An influx of athletes who've played other sports like soccer and basketball — sports that feature high-end cuts and moves — has ratcheted up the quality of play, but the laid-back attitude remains. "It's often nice guys from other sports who try Ultimate because they don't like the cutthroat nature" of the programs they've experienced, Miller says. "They know that the culture of Ultimate is really important: You play hard but don't lose perspective."
Miller, a former high school soccer player, revels in Ultimate's combination of athleticism and sportsmanship (the games are self-officiated). "The best play in Ultimate is when you both lay out" — dive headlong — "for a disc, one of you gets it, and the other guy gets up and says something like, 'Great job. That was sweet.'"
Whether Ultimate grows into the next big team sport or fades away like pole sitting, it's already standard fare in high schools and colleges nationally. In New England, some 60 colleges and 90 high schools have teams reporting scores to the region's major association, the Boston Ultimate Disc Alliance. "And we expect there are a large number of high school teams with no reported scores," according to BUDA president Geoff Doerre.

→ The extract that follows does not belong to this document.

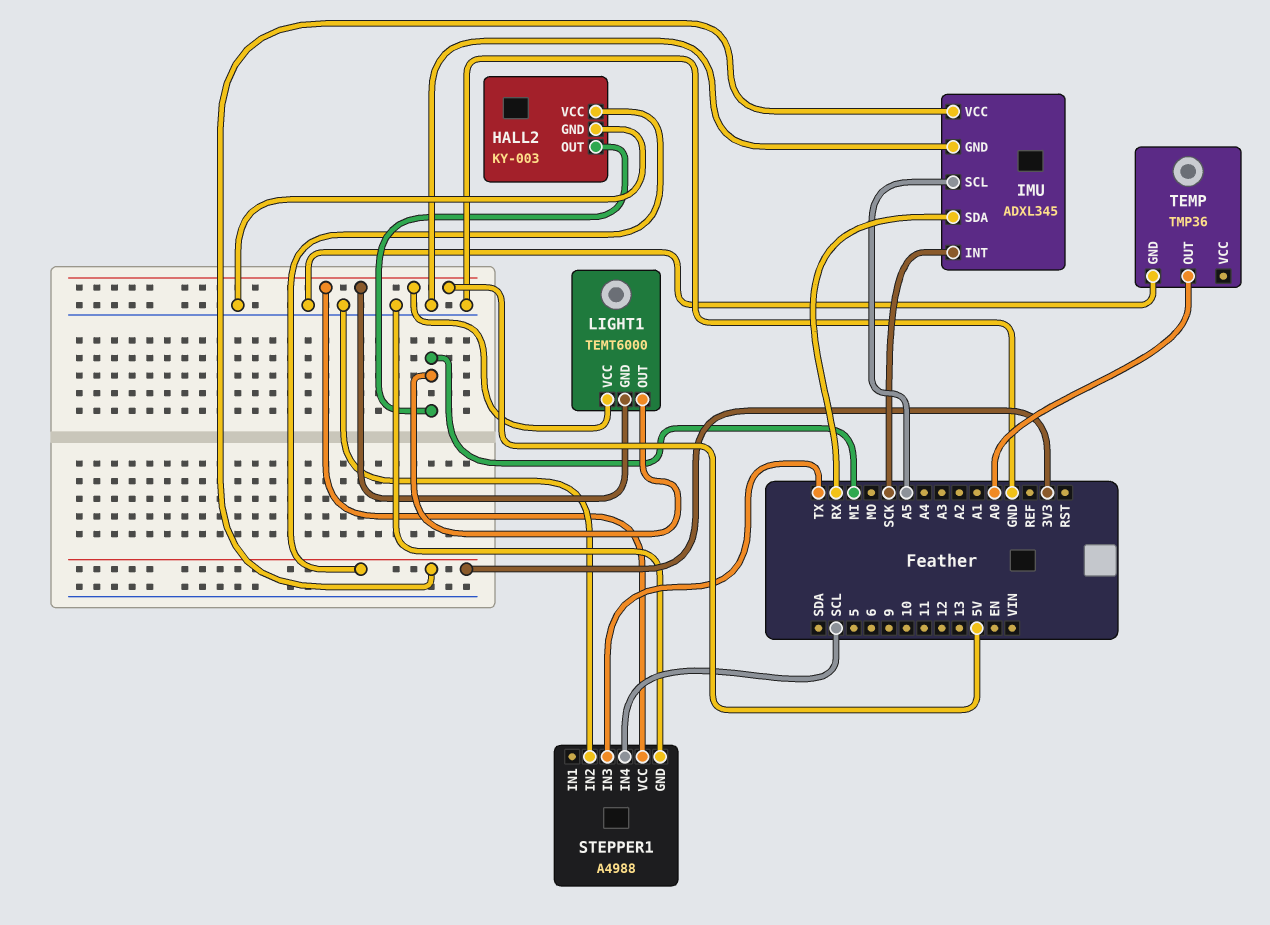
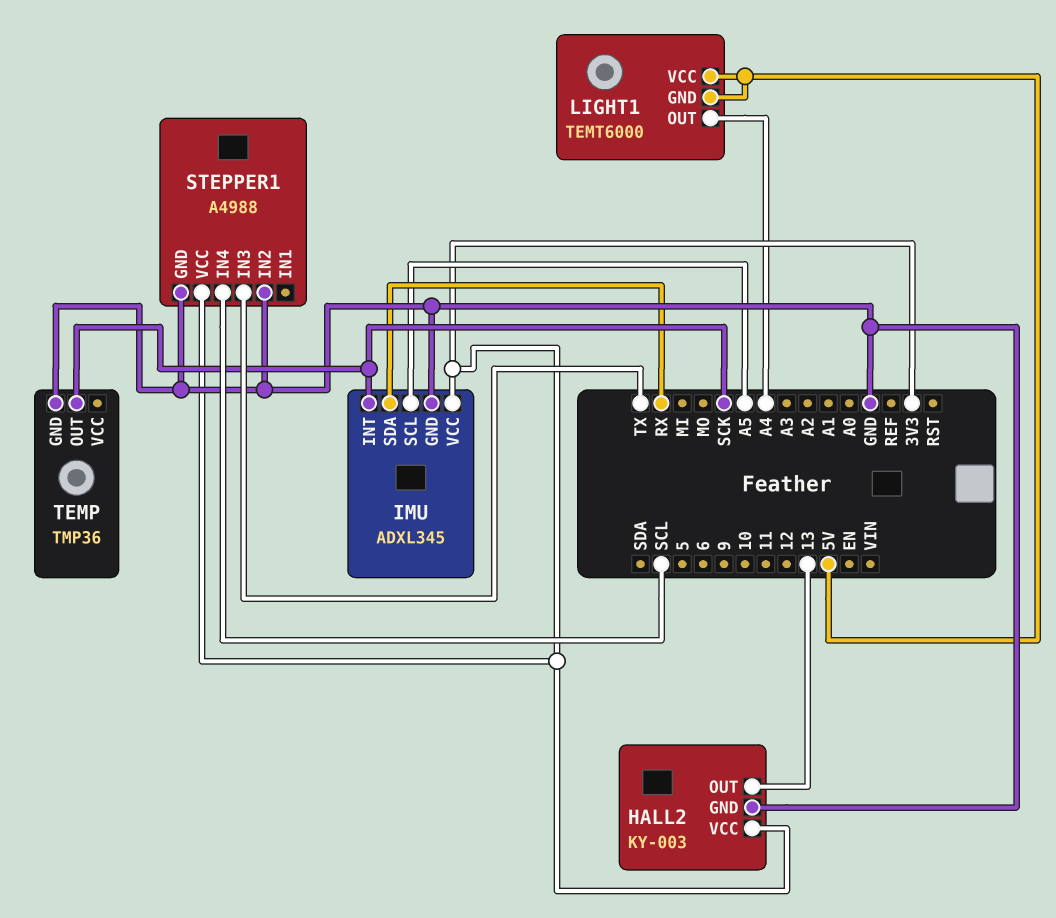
HALL2 pin OUT: MI -> 13
LIGHT1 pin OUT: MI -> A4
STEPPER1 pin VCC: 5V -> 3V3
TEMP pin OUT: A0 -> SCK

And, the sport is played in 42 countries, with the recent World Juniors, held in Massachusetts, drawing teams from the United States, Canada, Sweden, Finland, Australia, Israel, Great Britain and Colombia.
The challenge for Ultimate enthusiasts is to refine their sport while retaining what they love about it. As Miller considers Orange Whip (the name is from a John Candy quote in The Blues Brothers), he says, "we have to make the choice: either to be more competitive — the way practices are run and the number of tournaments we attend — or stay being loose."